Er nahm vor Ausbruch des Zweiten Weltkrieges mehrmals an Reisen in ferne Länder teil, darunter 1938 an einer Expedition nach Tibesti. Er war Kriegsteilnehmer in Afrika und bekam am 18. Mai 1943 als Hauptmann das Ritterkreuz des Eisernen Kreuzes verliehen.
Nach seiner Heimkehr aus der Gefangenschaft änderte er seinen Namen und debütierte 1946 in München als Schauspieler am Experimentiertheater „Die Spieler“. Kiwe agierte in München bis 1972 vor allem am Jungen Theater, an den Münchner Kammerspielen und am Bayerischen Staatsschauspiel. Zu seinen Rollen gehörten Ruprecht in Der zerbrochne Krug, Leander in Franz Grillparzers Des Meeres und der Liebe Wellen, Eilif in Mutter Courage, Jim in Die Glasmenagerie, John Rand in Gerhart Hauptmanns Schluck und Jau und Professor Higgins in Pygmalion. Zudem trat Kiwe in mehreren Heimatfilmen auf und verkörperte in Kriegsfilmen immer wieder Wehrmachtsoffiziere. So spielte er in Es geschah am 20. Juli den Adjutanten Graf Stauffenbergs, Werner von Haeften; in Bernhard Wickis Kriegsdrama Die Brücke in einer Nebenrolle einen in den letzten Kriegstagen überstürzt vor den heranrückenden Amerikanern flüchtenden Oberleutnant und Ritterkreuzträger.[3] In Nacht fiel über Gotenhafen verkörpert er einen SS-Offizier. Im 2. Teil des Fernsehklassikers Am grünen Strand der Spree („Der General“) von Fritz Umgelter sah man ihn neben Wolfgang Büttner, Hans Pössenbacher und Anneli Granget als Major Illing bei einem Divisionsstab in Nordnorwegen stationiert.
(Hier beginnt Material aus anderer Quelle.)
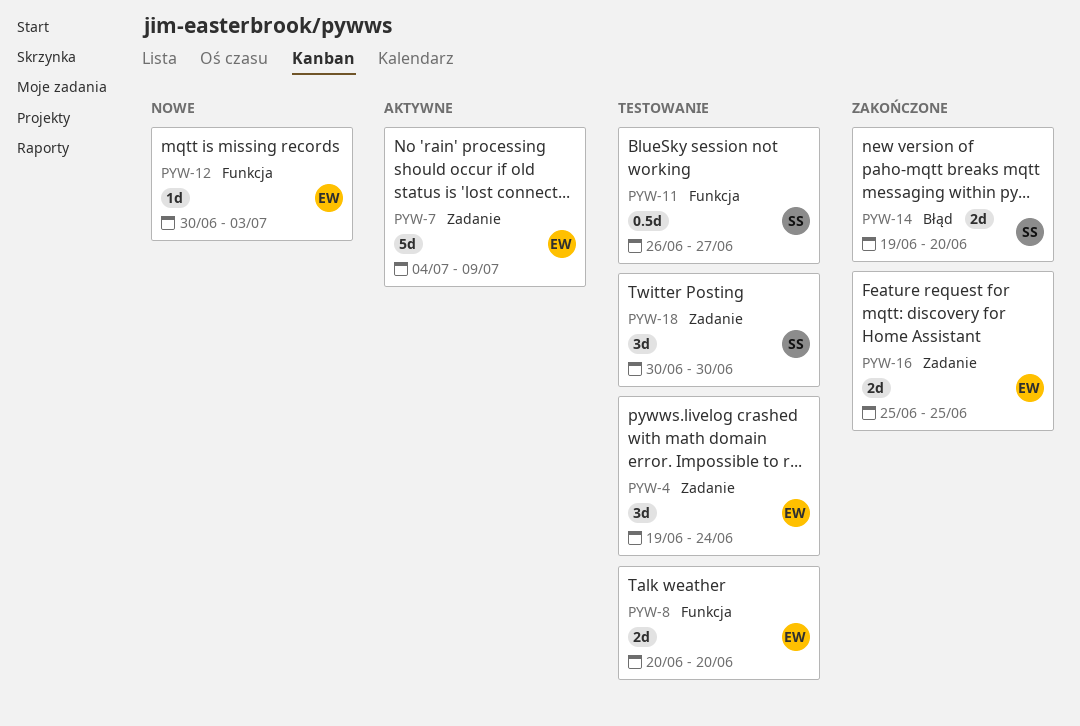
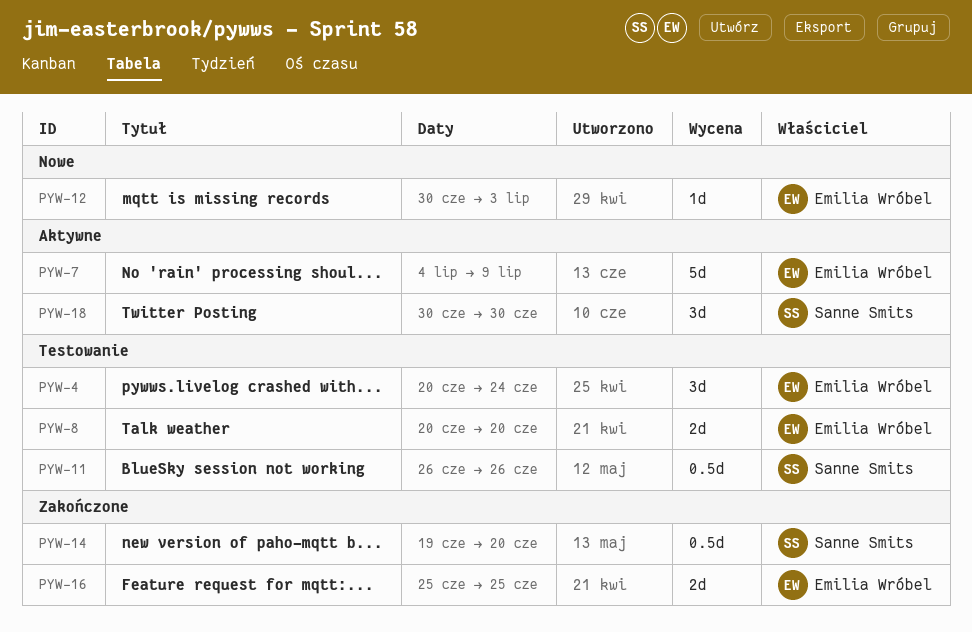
PYW-4, start: Jun 19 -> Jun 20
PYW-11, due: Jun 27 -> Jun 26
PYW-14, estimate: 2d -> 0.5d
PYW-18, status: Testowanie -> Aktywne

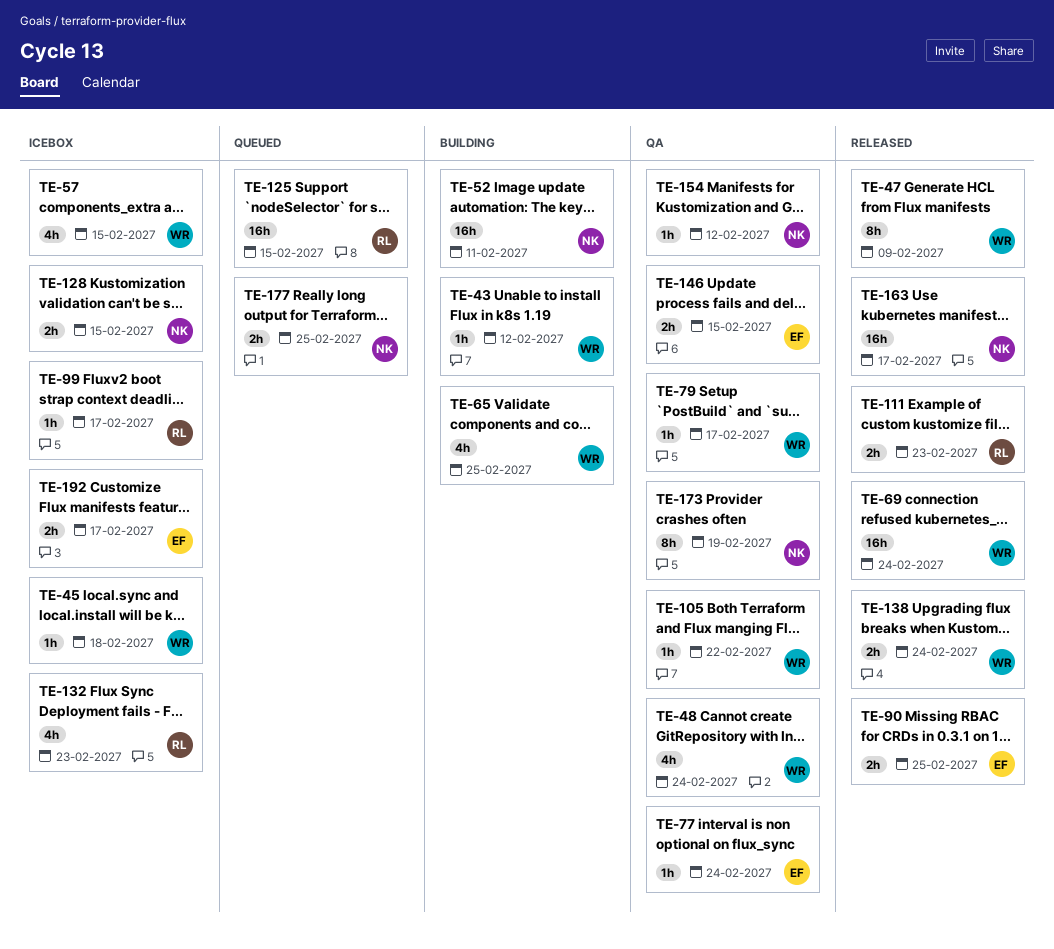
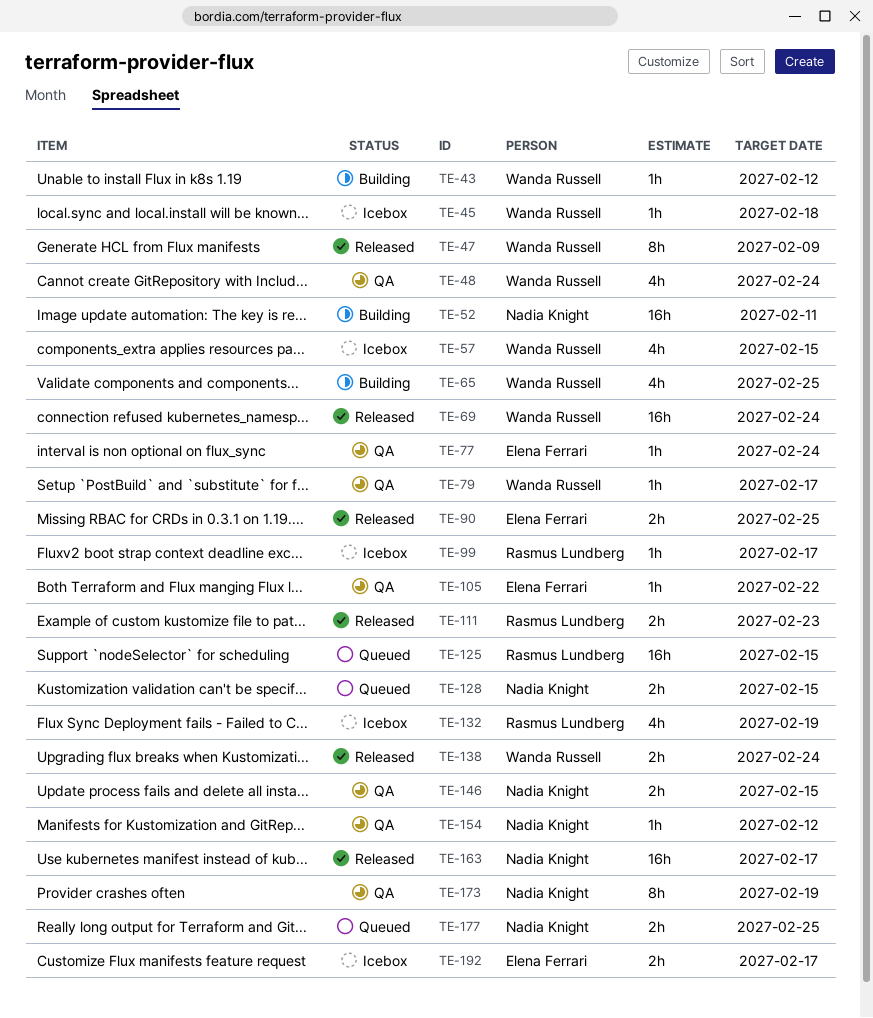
TE-105, owner: Wanda Russell -> Elena Ferrari
TE-128, status: Icebox -> Queued
TE-132, due: Feb 23 -> Feb 19
TE-146, owner: Elena Ferrari -> Nadia Knight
Neben seiner intensiven Beschäftigung als Schauspieler fand Kiwe noch Zeit, als Ethnologe zu arbeiten. Er setzte seine Reisetätigkeit fort und kam 1953/54 in die Atacama-Wüste, auf die Osterinsel und in das Mato-Grosso-Plateau. Weitere Reisen führten ihn in den Sudan und erneut nach Tibesti. Er hielt seine Eindrücke für die UNESCO als Produzent und Regisseur in 17 Dokumentarfilmen fest, so unter anderem Wüste, Kupfer und die heilige Carmen; Menschen, Technik und moderne Waffen; Wege aus dem Dunkel; The Call of the Condor; Assuan und seine Folgen sowie Pealstring of the Gods.
Ab 1972 arbeitete Kiwe als Theaterregisseur und inszenierte unter anderem Der zerbrochne Krug, Pygmalion, Volpone und Finden Sie, dass Konstanze sich richtig verhält? von William Somerset Maugham. Seit 1956 war er im Fernsehen zu sehen und mimte unter anderem 1963 39 Folgen lang neben Josef Dahmen den Kommissar Peters in der Krimiserie Hafenpolizei. Er schrieb auch einige Drehbücher für das Fernsehen und den Film, darunter Auf den Wegen nach Rom (1959), Stahlschrank SG 3 (1966) und Flut über Polesine (1967).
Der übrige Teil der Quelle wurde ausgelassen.